Suivant requête du 7 avril 2026, reçue le même jour à 15 heures 09, l’autorité administrative a saisi le juge du tribunal judiciaire de Lyon aux fins de voir ordonner la prolongation de la rétention pour une durée de vingt-six jours.
Le juge du tribunal judiciaire de Lyon, par ordonnance du 8 avril 2026 à 17 heures 50, a :
— déclaré recevable la requête en prolongation de la rétention administrative;
— déclaré régulière la procédure diligentée à l’encontre de M. [W] [L];
— ordonné la prolongation de la rétention de M. [W] [L] dans les locaux du centre de rétention administrative de [Localité 4] pour une durée de vingt-six jours.
Par déclaration au greffe le 9 avril 2026 à 11 heures 35, M. [W] [L] a interjeté appel de cette ordonnance dont il demande l’infirmation, outre sa remise en liberté, faisant valoir que :
A titre principal:
— il n’a pas eu accès à son dossier;
— Il n’a pas eu accès à un avocat.
Subsidiairement, et à défaut d’avoir pu accéder à son dossier, il soulève les moyens suivants:
— les conditions de la levée d’écrou sont irrégulières;
— le parquet a été informé tardivement de son placement en rétention;
— l’insuffisance des diligences pour l’éloigner dès son placement en rétention
— Sur la régularité de la requête:
* l’auteur de la requête est incompétent;
* les pièces utiles ne sont pas jointes;
* le juge n’a pas été saisi dans les 96 heures de son placement en rétention;
— Sur l’audience:
* il n’a pas reçu de notification de l’audience;
* il n’était assisté ni d’un interprète ni d’un avocat;
* il a été menotté ;
L’ensemble de ces éléments rendant la procédure irrégulière;
— Il demande à être assigné à résidence;
— Sur le fond, il invoque:
* une incompatibilité de la rétention avec son état de santé
Les parties ont été régulièrement convoquées à l’audience du 10 avril 2026 à 10 heures 30.
M. [W] [L] a comparu sans être assisté d’un interprète . Il n’a pas été assisté par un avocat en raison d’un mouvement de grève décidé par le barreau de Lyon.

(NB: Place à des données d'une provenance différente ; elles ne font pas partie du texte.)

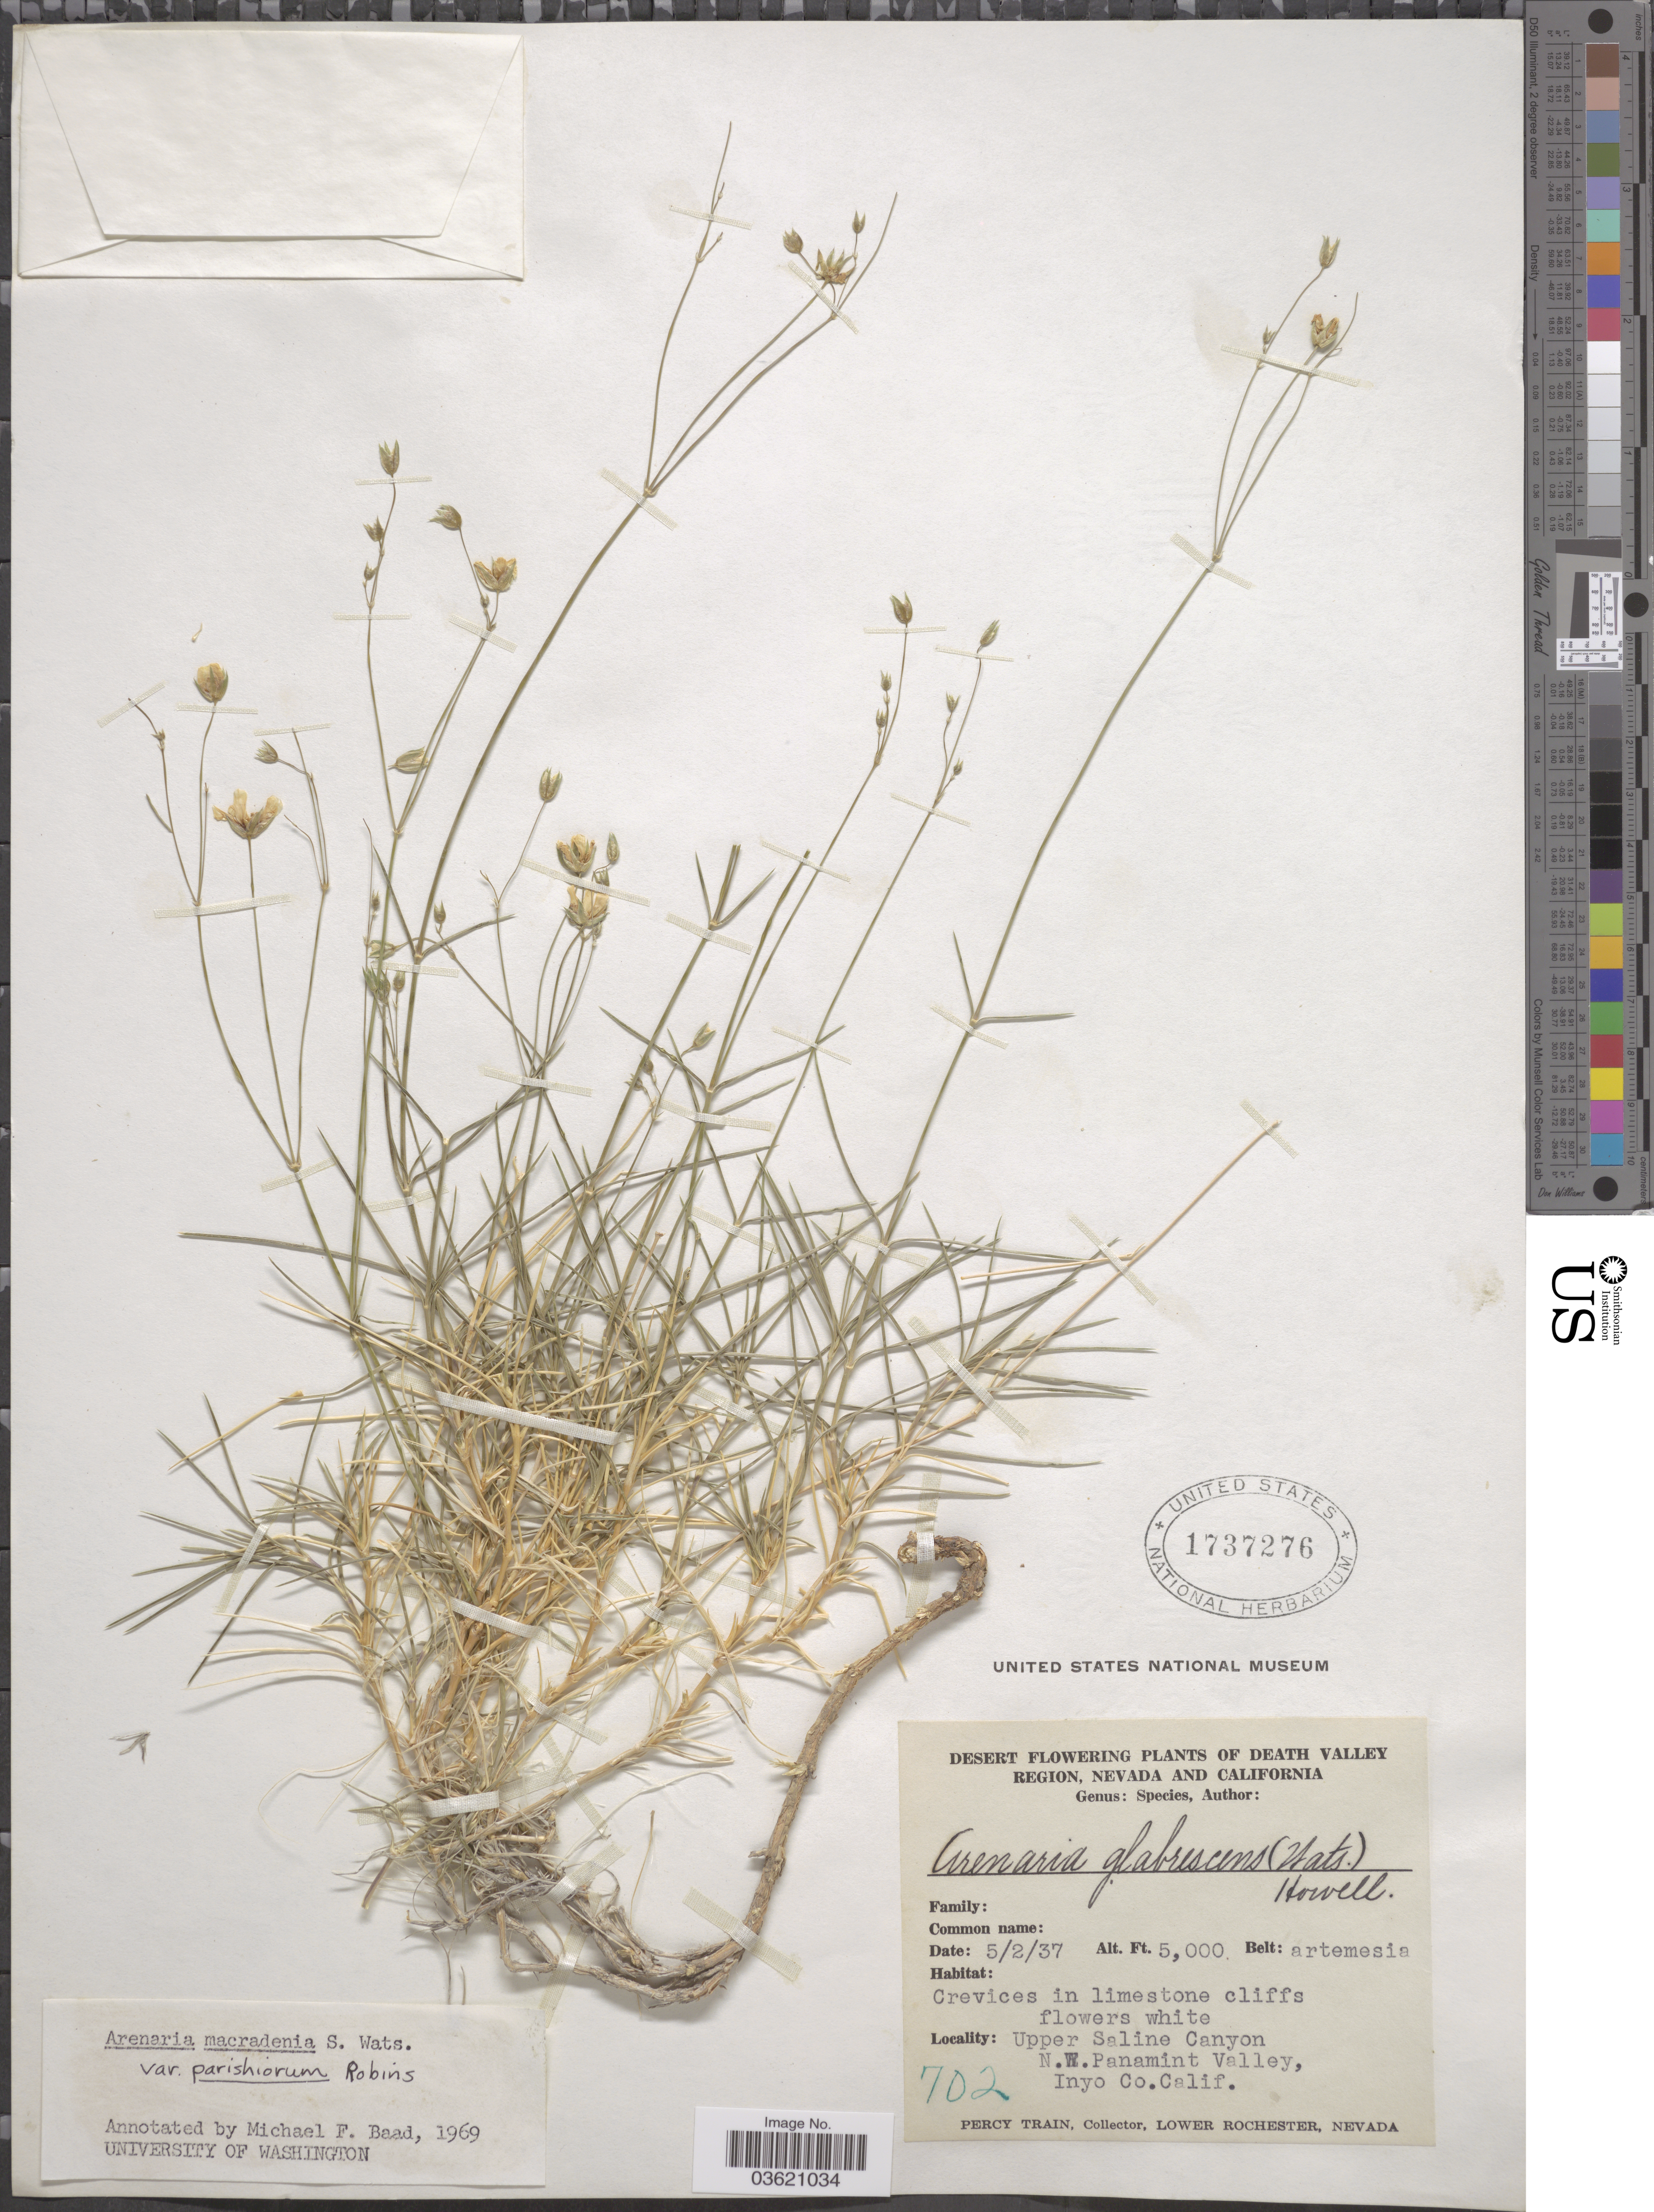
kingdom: Plantae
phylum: Tracheophyta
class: Magnoliopsida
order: Caryophyllales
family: Caryophyllaceae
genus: Eremogone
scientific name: Eremogone macradenia var. macradenia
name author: (S. Watson) Ikonn.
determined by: U.S. National Herbarium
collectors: P. Train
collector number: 702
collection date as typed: Transcribed d/m/y: 2/5/37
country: United States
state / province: California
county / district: Inyo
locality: Desert. Death Valley Region. Upper Saline Canyon N.W. Panamint Valley, Inyo Co.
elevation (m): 1524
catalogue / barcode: US 1737276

Le préfet de l’Ain, représentée par son conseil, a demandé la confirmation de l’ordonnance déférée.
M. [W] [L] a eu la parole en dernier.
MOTIVATION
Sur les circonstances insurmontables justifiant l’absence d’avocat pour le retenu
Le barreau de Lyon, dans le cadre d’un plus vaste mouvement de mobilisation nationale contre le projet de loi SURE, a décidé d’acter une grève totale dans tous les contentieux à compter du 02 avril 2026 jusqu’au 16 avril 2026 inclus, impliquant notamment la suspension de toutes les désignations par le bâtonnier, y compris dans le contentieux des libertés (permanences et commises civiles et pénales), outre les permanences bureau commun et les consultations gratuites.
L’article L. 743-21 du Ceseda énonce, en son alinéa 3, que 'Le premier président de la cour d’appel ou son délégué est saisi sans forme et doit statuer dans les quarante-huit heures de sa saisine.'
Il en résulte que la présente procédure est soumise à des délais contraints, dès lors que le premier président ou son délégué doit statuer dans les quarante-huit heures de sa saisine soit bien avant le 17 avril 2026, première date utile après la fin du mouvement de grève, de sorte qu’aucun renvoi d’office n’est envisageable.
Au regard de ce délai impératif, le mouvement de grève des avocats constitue une circonstance insurmontable commandant qu’il soit statué ce jour, même en l’absence d’avocat pour assister M. [W] [L].
Sur la recevabilité de l’appel
L’appel de M. [W] [L] relevé dans les formes et délais légaux prévus par les dispositions des articles L. 743-21, R. 743-10 et R. 743-11 du code de l’entrée et du séjour des étrangers et du droit d’asile est déclaré recevable ;
Sur la régularité de la levée d’écrou
Ainsi que le souligne la préfecture, ce moyen constitue une exception de procédure devant être soulevée in limine litis, avant toute défense au fond.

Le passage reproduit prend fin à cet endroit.